* Exercise materials
┌──

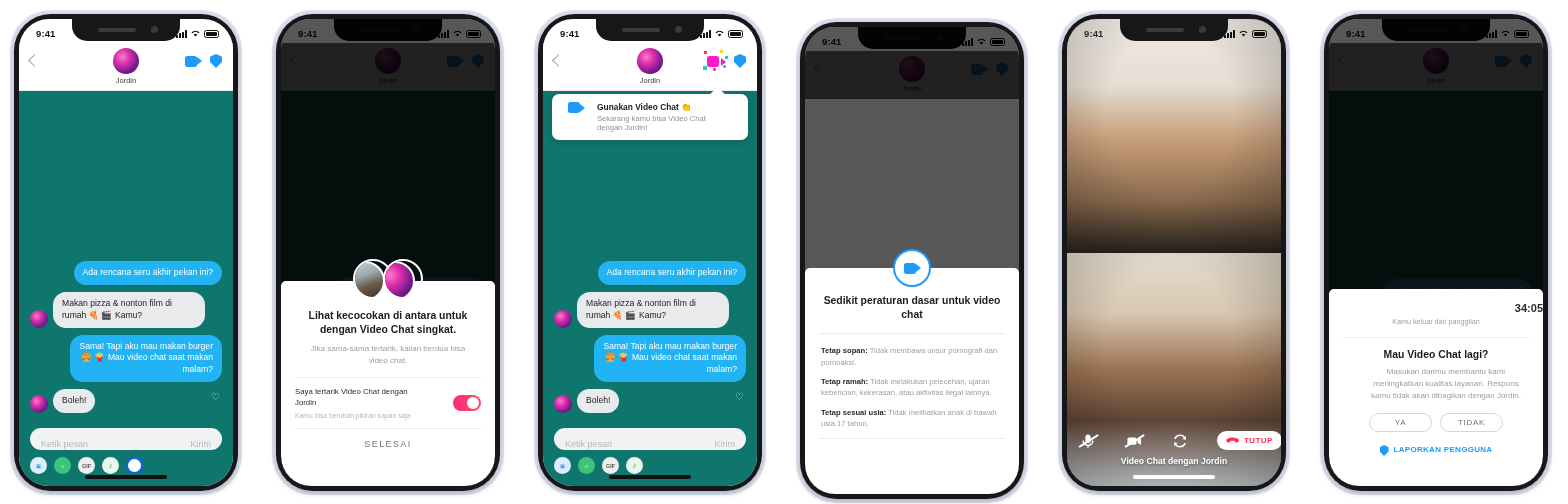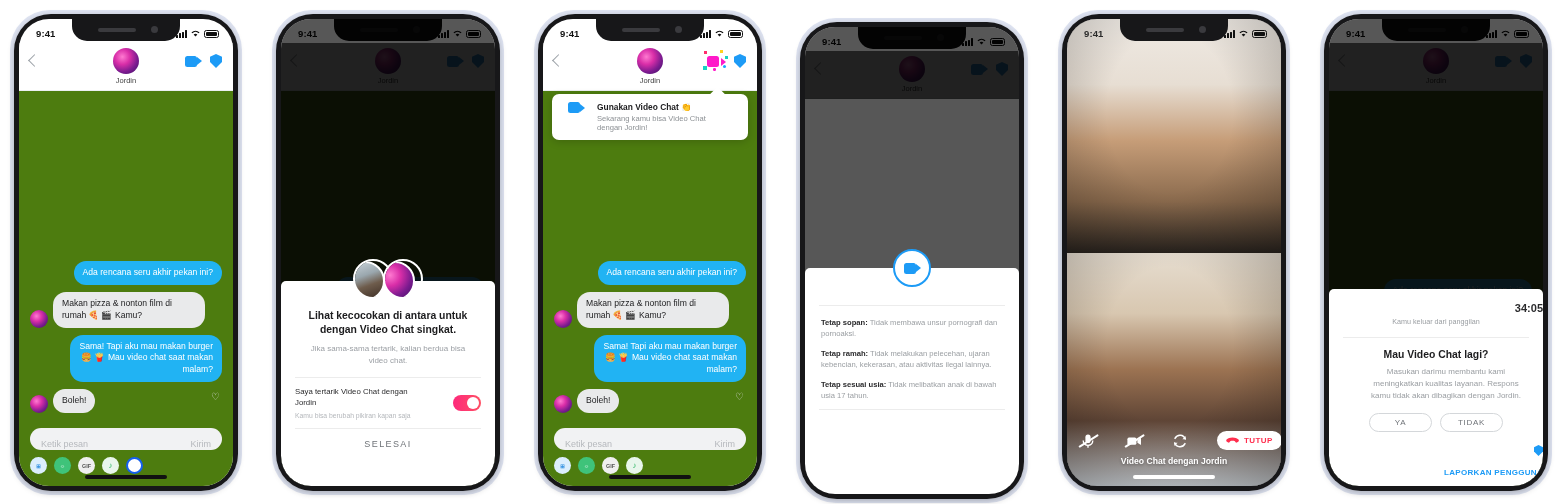--- a/index.html
+++ b/index.html
@@ -54,7 +54,7 @@
      clip-path:polygon(50% 0,100% 20%,100% 58%,50% 100%,0 58%,0 20%); }
 
   
-  .chatbody{ position:absolute; top:72px; left:0; right:0; bottom:0; background:#4d7c0f; }
+  .chatbody{ position:absolute; top:72px; left:0; right:0; bottom:0; background:#0f766e; }
   .msgrow{ display:flex; align-items:flex-end; gap:5px; padding:0 11px; margin-bottom:7px; }
   .msgrow.out{ justify-content:flex-end; }
   .mav{ width:18px; height:18px; border-radius:50%; overflow:hidden; flex:none; }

└──

* What this task involves
Output each record above word for word, leaving out images.

* Finished exercise
--- a/index.html
+++ b/index.html
@@ -54,7 +54,7 @@
      clip-path:polygon(50% 0,100% 20%,100% 58%,50% 100%,0 58%,0 20%); }
 
   
-  .chatbody{ position:absolute; top:72px; left:0; right:0; bottom:0; background:#4d7c0f; }
+  .chatbody{ position:absolute; top:72px; left:0; right:0; bottom:0; background:#0f766e; }
   .msgrow{ display:flex; align-items:flex-end; gap:5px; padding:0 11px; margin-bottom:7px; }
   .msgrow.out{ justify-content:flex-end; }
   .mav{ width:18px; height:18px; border-radius:50%; overflow:hidden; flex:none; }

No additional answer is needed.